SaTC: CORE: Medium: Digital Forensics for Deep Neural Networks
University Of Chicago, Chicago IL
Investigators
Abstract
The vulnerability of Deep Neural Networks (DNNs) to adversarial attacks remains a major hurdle limiting their use in a wide range of safety-critical applications, such as self-driving cars, medical diagnosis, and financial market analysis. Existing research around adversarial robustness has developed a series of promising defenses, but these are generally broken shortly thereafter by stronger adaptive attacks. This seems unlikely to change, calling for complementary security efforts that increase the cost (in time and computing resources) for successful attacks, reduce the impact of attacks, and identify attackers and vulnerabilities following an attack. This project targets the final goal through developing attack forensics methods to improve the robustness of deep learning systems.
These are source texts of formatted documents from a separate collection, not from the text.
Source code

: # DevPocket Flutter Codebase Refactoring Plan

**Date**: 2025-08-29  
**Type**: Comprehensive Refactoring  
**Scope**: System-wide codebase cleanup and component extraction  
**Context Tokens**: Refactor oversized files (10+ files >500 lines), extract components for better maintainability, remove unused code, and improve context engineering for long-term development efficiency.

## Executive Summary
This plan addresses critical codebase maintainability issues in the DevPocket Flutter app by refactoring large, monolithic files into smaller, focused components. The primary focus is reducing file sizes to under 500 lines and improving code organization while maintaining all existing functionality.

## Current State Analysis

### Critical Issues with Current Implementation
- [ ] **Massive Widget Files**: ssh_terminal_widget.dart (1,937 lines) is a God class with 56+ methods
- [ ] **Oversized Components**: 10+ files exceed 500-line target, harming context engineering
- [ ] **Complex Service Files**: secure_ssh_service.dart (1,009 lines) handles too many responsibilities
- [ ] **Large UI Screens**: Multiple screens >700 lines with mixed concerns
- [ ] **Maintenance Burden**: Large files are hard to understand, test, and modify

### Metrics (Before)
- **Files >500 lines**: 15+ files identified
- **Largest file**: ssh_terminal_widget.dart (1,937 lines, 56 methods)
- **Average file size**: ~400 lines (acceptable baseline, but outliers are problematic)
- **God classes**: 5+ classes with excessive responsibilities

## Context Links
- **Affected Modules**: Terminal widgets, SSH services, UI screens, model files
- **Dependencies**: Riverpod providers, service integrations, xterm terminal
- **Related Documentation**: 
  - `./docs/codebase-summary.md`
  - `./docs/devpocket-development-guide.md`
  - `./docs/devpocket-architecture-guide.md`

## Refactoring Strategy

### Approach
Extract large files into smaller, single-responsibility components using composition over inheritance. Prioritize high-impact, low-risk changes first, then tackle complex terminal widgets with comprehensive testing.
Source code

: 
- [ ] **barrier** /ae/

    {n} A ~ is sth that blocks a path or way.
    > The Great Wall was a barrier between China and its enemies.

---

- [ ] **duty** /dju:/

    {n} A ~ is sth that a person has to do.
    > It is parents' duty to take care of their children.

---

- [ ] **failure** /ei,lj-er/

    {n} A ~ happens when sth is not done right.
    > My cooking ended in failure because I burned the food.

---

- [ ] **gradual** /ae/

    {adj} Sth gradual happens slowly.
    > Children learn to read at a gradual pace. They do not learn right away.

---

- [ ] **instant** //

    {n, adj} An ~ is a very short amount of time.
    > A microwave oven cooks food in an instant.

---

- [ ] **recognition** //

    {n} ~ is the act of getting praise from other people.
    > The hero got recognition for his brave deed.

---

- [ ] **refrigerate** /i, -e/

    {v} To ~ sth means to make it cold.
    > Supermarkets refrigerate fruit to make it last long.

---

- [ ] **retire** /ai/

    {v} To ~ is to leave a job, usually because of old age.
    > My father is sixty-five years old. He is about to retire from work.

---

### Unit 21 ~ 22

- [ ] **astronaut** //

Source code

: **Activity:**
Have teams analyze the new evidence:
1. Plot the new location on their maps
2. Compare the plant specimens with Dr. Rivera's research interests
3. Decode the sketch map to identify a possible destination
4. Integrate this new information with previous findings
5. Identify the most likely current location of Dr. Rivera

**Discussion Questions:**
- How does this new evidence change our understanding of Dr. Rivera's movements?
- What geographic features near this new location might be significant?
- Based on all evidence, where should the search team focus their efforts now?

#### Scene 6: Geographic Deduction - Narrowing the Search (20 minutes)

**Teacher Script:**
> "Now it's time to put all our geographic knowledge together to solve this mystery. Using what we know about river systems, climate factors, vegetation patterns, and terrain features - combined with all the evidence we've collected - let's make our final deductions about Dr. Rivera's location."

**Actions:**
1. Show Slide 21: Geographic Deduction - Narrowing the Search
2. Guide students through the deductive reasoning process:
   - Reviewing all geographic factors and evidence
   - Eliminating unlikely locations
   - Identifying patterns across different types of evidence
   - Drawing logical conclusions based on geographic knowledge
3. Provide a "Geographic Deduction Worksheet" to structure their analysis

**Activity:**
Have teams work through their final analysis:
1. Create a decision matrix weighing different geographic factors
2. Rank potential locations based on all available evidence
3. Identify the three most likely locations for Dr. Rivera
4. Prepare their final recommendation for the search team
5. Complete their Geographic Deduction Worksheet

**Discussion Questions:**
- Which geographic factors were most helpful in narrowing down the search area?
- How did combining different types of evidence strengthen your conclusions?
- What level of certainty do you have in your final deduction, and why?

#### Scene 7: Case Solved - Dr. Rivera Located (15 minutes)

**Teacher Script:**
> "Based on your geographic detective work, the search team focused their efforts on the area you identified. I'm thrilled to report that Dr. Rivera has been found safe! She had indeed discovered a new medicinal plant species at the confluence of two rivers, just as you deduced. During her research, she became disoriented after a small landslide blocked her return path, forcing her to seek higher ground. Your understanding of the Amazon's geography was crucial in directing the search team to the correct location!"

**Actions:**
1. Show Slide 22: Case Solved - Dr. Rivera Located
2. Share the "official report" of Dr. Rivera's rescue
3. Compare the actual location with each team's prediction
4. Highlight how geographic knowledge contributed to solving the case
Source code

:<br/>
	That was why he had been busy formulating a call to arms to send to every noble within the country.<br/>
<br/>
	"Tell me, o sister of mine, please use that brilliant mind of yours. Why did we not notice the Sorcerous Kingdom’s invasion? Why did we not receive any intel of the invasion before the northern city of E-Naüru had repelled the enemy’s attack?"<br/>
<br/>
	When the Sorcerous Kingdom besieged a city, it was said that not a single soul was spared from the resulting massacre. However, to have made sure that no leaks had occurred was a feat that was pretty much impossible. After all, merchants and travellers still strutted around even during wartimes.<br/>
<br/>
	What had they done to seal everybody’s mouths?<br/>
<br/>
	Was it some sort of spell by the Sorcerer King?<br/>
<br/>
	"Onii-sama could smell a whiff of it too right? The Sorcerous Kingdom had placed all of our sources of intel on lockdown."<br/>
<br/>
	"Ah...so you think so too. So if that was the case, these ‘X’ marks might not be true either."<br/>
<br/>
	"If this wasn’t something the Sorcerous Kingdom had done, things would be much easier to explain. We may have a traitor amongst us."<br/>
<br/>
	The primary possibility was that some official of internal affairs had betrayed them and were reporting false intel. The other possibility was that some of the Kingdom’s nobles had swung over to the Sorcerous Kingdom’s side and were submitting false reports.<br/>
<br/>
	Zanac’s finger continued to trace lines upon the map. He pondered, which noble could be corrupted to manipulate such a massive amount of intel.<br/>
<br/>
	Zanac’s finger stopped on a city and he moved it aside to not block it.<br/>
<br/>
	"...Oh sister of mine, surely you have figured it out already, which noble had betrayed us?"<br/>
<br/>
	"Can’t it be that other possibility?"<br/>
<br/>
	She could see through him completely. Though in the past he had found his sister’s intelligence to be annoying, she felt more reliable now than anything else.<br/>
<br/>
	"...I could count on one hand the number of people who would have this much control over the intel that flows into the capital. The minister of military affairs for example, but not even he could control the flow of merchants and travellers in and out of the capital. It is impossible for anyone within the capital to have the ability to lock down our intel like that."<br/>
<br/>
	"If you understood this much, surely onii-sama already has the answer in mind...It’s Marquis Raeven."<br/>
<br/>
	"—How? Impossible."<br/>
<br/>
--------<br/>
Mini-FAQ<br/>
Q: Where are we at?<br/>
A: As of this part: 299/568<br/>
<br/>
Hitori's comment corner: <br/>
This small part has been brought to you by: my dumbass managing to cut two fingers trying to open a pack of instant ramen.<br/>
The project can alter the playing field between attackers and defenders, by expanding the defense toolset beyond attack prevention to include post-attack analysis. The project will consider three main avenues of attacks on DNNs. The first focuses on analyzing training time poisoning attacks, using clustering and machine unlearning-inspired methods to identify poisoned samples and developing model training methods that trace training provenance to support later forensics. The second focuses on inference time attacks while models are in use, through developing variations of target models that include additional data; the additional data is chosen to maintain accuracy while allowing defenders to make inferences about the models being used to generate attacks. The third focuses on identifying new vulnerabilities arising from neural synthesis models used to generate images, text, and other content, characterizing the space of possible goals attackers might have and methods they might use to poison these models. The project team will also work with industry partners to ground the work and increase the chance of it transferring into real systems, as well as with their department's efforts to increase the number and diversity of people doing research around cybersecurity. This award reflects NSF's statutory mission and has been deemed worthy of support through evaluation using the Foundation's intellectual merit and broader impacts review criteria.